DESCRIPTION OF THE TASK:
For the entries below, state how many lines contain the string "give". Add nothing else.

(Beginning of ENTRIES SUPPLIED)

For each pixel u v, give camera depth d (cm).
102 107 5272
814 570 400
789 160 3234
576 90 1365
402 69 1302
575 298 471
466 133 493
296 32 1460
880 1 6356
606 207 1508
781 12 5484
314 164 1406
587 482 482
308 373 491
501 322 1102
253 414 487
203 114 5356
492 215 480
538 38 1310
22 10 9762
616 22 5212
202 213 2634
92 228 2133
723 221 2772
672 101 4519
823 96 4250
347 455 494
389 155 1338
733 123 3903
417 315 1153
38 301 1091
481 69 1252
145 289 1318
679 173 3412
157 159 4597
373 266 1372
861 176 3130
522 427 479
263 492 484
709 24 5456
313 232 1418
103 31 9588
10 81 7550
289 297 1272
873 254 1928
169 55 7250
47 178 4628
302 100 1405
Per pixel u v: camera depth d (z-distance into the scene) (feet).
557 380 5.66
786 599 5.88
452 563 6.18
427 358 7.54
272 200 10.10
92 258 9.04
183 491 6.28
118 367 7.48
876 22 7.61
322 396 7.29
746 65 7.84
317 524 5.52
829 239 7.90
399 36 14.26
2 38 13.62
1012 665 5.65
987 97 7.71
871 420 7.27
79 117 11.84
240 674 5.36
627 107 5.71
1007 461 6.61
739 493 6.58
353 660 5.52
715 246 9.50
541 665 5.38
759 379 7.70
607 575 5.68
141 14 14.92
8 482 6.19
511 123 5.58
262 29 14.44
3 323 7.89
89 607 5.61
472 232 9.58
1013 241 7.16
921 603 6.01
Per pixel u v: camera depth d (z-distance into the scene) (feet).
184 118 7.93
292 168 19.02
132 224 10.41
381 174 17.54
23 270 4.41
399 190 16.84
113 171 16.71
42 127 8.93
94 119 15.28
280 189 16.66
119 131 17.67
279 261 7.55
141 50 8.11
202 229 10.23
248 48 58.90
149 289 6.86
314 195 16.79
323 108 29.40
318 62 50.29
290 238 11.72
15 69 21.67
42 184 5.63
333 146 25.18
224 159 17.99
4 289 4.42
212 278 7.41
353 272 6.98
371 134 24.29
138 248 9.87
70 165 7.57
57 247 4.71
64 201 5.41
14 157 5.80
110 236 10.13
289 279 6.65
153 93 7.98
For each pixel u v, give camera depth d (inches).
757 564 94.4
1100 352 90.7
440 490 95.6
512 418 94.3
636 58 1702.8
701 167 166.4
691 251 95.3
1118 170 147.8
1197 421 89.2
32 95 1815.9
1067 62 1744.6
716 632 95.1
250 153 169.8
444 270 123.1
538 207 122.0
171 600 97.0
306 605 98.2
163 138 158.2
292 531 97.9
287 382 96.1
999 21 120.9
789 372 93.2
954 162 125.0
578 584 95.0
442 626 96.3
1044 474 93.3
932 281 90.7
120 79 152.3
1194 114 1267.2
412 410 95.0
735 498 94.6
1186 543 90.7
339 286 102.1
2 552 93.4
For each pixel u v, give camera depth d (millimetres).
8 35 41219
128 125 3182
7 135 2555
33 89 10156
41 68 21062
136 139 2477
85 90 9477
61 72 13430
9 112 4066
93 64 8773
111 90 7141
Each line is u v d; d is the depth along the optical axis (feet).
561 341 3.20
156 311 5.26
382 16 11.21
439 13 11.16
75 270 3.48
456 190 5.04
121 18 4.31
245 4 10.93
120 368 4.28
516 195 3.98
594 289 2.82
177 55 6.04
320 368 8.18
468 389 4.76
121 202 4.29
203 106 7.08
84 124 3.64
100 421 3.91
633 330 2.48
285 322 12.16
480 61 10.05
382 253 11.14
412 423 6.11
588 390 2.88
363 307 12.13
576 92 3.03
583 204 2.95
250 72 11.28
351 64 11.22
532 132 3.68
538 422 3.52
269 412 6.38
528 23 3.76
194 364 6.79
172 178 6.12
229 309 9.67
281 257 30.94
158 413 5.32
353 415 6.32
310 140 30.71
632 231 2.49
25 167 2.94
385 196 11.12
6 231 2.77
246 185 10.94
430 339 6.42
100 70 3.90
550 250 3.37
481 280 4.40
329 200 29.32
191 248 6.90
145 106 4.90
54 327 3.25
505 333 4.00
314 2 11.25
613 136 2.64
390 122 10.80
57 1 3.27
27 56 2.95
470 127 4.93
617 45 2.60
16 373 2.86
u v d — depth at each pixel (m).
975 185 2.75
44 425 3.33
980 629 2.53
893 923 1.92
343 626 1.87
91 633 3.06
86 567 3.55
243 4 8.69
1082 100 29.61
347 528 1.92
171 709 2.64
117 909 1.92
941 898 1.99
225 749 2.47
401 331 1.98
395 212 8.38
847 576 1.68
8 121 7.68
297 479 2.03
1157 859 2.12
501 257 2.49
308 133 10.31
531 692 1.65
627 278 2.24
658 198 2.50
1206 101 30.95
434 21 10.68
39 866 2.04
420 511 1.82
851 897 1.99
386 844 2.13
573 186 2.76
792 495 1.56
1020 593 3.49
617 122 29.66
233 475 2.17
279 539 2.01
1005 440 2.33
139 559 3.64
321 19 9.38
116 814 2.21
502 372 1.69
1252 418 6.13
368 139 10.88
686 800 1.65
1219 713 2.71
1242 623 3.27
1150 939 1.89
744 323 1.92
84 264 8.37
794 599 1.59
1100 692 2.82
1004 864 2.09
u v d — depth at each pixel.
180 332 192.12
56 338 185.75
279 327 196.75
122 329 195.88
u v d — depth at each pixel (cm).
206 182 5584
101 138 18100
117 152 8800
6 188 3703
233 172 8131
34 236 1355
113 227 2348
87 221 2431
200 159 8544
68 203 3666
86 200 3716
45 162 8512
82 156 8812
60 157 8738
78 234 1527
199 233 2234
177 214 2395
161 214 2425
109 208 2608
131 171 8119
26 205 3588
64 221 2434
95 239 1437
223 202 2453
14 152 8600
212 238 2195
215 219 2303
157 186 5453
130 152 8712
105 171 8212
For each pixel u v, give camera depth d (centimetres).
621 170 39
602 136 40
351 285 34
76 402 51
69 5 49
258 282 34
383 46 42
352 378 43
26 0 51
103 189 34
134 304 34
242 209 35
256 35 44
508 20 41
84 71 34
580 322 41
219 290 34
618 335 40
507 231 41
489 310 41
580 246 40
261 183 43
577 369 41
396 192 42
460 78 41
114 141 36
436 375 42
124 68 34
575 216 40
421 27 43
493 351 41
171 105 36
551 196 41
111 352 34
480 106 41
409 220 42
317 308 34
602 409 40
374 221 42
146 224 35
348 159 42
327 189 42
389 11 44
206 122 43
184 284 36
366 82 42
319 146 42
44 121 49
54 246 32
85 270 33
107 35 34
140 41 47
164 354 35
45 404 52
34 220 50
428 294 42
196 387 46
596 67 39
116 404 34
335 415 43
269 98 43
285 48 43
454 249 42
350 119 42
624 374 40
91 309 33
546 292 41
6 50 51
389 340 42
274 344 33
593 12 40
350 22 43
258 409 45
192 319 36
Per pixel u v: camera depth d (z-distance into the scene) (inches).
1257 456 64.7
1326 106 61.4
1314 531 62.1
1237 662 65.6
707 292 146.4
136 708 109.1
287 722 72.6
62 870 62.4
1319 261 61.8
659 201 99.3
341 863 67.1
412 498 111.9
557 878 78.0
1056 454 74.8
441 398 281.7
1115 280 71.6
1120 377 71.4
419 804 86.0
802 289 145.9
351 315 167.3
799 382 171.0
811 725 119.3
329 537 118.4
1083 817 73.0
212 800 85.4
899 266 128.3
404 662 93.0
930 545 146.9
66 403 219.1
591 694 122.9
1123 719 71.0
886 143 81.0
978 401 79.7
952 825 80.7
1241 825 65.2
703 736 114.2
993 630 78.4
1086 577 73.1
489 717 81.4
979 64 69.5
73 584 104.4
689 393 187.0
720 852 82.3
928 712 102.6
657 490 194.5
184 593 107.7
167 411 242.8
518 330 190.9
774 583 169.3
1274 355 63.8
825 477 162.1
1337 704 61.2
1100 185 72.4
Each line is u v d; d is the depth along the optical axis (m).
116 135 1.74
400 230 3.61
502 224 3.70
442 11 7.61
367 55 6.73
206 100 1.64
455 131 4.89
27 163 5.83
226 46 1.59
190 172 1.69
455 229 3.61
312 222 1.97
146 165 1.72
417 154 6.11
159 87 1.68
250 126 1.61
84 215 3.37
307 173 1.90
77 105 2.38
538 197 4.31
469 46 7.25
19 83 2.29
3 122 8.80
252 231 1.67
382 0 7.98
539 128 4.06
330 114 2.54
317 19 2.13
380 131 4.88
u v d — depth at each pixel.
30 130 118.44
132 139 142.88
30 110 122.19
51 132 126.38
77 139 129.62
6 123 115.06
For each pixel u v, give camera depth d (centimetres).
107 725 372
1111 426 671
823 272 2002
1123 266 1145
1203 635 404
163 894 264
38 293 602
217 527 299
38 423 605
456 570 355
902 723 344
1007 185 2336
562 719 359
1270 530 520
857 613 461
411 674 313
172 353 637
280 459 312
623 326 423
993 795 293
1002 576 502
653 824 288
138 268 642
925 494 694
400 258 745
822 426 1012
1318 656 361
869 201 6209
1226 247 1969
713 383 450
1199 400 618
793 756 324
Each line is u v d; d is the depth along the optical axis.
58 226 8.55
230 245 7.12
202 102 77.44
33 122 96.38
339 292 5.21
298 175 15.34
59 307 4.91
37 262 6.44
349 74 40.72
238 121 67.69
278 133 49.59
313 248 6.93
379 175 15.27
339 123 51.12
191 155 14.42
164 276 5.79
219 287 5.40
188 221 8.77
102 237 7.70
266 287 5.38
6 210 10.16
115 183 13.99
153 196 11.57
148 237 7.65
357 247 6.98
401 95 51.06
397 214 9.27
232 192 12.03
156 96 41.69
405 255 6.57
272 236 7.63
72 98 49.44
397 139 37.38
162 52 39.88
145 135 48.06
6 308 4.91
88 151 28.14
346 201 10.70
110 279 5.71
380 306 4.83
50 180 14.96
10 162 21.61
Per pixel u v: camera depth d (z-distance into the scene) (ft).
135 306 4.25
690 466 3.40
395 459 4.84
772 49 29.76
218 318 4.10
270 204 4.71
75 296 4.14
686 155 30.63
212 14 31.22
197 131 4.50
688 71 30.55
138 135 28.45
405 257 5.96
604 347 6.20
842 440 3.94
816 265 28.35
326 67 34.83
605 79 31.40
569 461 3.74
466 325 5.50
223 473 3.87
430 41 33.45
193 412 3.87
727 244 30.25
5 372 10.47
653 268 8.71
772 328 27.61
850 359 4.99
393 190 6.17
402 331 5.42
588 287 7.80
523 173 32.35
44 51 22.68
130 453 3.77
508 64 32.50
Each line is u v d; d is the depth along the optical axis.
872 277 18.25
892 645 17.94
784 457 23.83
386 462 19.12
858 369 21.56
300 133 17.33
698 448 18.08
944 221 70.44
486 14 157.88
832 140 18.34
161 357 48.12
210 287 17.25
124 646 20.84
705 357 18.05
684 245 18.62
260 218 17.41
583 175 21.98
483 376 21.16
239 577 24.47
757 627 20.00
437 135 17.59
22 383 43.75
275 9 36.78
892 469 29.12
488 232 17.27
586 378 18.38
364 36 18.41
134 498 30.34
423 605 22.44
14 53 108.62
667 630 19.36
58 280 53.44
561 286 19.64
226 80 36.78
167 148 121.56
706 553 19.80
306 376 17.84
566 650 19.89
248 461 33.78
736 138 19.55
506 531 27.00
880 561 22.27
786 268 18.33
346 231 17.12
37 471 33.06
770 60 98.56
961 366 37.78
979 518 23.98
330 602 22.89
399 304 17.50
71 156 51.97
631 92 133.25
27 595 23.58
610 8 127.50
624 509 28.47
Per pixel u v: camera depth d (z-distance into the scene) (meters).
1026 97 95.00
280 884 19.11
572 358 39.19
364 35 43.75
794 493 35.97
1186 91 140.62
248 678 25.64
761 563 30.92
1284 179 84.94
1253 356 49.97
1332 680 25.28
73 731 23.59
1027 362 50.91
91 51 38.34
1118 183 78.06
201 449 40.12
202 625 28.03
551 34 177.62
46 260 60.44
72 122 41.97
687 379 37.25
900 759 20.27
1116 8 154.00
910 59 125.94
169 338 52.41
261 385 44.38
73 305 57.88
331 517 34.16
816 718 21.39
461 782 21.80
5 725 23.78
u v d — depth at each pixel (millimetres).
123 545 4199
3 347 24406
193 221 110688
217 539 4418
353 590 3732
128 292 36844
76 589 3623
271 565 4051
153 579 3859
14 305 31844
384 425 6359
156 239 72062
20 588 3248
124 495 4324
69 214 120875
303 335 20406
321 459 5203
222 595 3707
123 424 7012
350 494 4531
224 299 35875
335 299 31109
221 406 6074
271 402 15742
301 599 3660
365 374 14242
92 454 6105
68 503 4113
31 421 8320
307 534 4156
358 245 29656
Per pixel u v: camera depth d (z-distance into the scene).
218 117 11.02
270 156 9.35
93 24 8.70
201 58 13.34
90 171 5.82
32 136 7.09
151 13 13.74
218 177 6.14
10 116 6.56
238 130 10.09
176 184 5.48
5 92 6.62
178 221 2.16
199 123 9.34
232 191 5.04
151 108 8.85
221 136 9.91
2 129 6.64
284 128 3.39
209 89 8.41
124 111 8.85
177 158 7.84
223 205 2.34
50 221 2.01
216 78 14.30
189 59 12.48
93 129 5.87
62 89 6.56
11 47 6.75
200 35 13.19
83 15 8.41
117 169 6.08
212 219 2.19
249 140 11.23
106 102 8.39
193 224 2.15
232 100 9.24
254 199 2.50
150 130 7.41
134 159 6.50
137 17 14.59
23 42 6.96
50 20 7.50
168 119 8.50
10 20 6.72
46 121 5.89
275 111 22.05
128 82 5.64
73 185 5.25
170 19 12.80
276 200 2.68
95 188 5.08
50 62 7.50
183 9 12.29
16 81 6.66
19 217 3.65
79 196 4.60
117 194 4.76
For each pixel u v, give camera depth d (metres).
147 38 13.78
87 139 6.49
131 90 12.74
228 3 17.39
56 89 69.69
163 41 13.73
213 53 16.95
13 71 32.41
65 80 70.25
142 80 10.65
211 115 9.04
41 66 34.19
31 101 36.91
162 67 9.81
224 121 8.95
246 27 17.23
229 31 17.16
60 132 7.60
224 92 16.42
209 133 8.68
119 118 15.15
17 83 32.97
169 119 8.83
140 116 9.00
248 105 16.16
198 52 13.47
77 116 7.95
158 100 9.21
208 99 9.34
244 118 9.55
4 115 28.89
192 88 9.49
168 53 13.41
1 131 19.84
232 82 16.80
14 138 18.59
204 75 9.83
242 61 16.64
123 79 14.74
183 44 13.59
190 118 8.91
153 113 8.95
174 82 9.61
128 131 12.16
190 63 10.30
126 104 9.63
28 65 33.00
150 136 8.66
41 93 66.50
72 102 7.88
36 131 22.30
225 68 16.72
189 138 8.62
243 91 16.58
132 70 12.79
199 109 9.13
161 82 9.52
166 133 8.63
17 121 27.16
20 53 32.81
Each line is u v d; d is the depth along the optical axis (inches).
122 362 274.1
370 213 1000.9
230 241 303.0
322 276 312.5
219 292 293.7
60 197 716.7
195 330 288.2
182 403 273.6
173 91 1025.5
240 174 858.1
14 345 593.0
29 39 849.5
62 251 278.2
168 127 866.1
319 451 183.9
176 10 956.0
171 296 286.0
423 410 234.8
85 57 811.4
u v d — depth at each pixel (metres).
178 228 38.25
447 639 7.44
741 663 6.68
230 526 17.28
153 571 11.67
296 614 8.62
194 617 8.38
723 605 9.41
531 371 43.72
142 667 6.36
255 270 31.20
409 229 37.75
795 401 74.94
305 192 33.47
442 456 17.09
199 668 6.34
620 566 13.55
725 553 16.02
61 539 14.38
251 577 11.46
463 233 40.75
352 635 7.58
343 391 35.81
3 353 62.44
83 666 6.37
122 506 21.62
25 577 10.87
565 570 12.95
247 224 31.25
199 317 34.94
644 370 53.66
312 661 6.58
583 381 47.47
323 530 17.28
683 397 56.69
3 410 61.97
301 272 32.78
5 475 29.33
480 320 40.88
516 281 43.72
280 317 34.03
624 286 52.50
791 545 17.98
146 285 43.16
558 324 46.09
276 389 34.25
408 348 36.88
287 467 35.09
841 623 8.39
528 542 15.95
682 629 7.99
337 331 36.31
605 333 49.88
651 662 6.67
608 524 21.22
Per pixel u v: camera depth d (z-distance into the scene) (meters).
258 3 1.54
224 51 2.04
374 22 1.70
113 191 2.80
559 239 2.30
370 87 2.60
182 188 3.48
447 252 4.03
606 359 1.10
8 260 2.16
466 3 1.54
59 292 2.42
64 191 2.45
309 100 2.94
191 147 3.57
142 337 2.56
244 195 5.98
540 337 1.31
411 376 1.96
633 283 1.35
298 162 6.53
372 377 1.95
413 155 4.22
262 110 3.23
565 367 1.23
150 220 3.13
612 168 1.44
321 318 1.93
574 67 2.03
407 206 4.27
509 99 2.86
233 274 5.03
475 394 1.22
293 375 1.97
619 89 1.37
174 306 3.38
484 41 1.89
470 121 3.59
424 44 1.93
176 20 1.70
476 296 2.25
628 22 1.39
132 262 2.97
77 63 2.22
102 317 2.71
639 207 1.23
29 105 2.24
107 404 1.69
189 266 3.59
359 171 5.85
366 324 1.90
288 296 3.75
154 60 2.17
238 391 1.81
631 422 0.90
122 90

(End of ENTRIES SUPPLIED)

ANSWER BELOW:
6